Required work: Copy out the data below, all of it, exactly.

Input data:
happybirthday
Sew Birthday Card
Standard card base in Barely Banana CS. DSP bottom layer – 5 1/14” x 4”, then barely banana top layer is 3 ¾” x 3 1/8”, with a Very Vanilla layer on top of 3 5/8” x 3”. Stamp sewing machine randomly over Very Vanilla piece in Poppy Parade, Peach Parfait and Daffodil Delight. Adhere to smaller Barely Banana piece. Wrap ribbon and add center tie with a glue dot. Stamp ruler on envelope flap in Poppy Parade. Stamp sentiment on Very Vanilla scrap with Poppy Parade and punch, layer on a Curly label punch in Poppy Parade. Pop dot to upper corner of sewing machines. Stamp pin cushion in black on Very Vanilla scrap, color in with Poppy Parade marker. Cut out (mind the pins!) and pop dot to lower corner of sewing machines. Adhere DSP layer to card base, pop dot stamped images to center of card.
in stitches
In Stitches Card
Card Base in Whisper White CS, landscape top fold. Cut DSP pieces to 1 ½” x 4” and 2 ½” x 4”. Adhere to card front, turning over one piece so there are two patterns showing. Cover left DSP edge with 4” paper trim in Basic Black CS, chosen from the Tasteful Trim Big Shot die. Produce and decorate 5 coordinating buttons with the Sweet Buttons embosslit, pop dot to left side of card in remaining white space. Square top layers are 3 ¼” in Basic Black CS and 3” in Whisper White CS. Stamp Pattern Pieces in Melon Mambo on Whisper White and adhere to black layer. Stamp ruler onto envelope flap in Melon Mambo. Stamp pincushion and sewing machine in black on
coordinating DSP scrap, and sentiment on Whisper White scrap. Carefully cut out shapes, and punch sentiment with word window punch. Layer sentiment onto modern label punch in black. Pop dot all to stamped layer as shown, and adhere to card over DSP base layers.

Exercise result:
happybirthday
Sew Birthday Card
Standard card base in Barely Banana CS. DSP bottom layer – 5 1/14” x 4”, then barely banana top layer is 3 ¾” x 3 1/8”, with a Very Vanilla layer on top of 3 5/8” x 3”. Stamp sewing machine randomly over Very Vanilla piece in Poppy Parade, Peach Parfait and Daffodil Delight. Adhere to smaller Barely Banana piece. Wrap ribbon and add center tie with a glue dot. Stamp ruler on envelope flap in Poppy Parade. Stamp sentiment on Very Vanilla scrap with Poppy Parade and punch, layer on a Curly label punch in Poppy Parade. Pop dot to upper corner of sewing machines. Stamp pin cushion in black on Very Vanilla scrap, color in with Poppy Parade marker. Cut out (mind the pins!) and pop dot to lower corner of sewing machines. Adhere DSP layer to card base, pop dot stamped images to center of card.
in stitches
In Stitches Card
Card Base in Whisper White CS, landscape top fold. Cut DSP pieces to 1 ½” x 4” and 2 ½” x 4”. Adhere to card front, turning over one piece so there are two patterns showing. Cover left DSP edge with 4” paper trim in Basic Black CS, chosen from the Tasteful Trim Big Shot die. Produce and decorate 5 coordinating buttons with the Sweet Buttons embosslit, pop dot to left side of card in remaining white space. Square top layers are 3 ¼” in Basic Black CS and 3” in Whisper White CS. Stamp Pattern Pieces in Melon Mambo on Whisper White and adhere to black layer. Stamp ruler onto envelope flap in Melon Mambo. Stamp pincushion and sewing machine in black on
coordinating DSP scrap, and sentiment on Whisper White scrap. Carefully cut out shapes, and punch sentiment with word window punch. Layer sentiment onto modern label punch in black. Pop dot all to stamped layer as shown, and adhere to card over DSP base layers.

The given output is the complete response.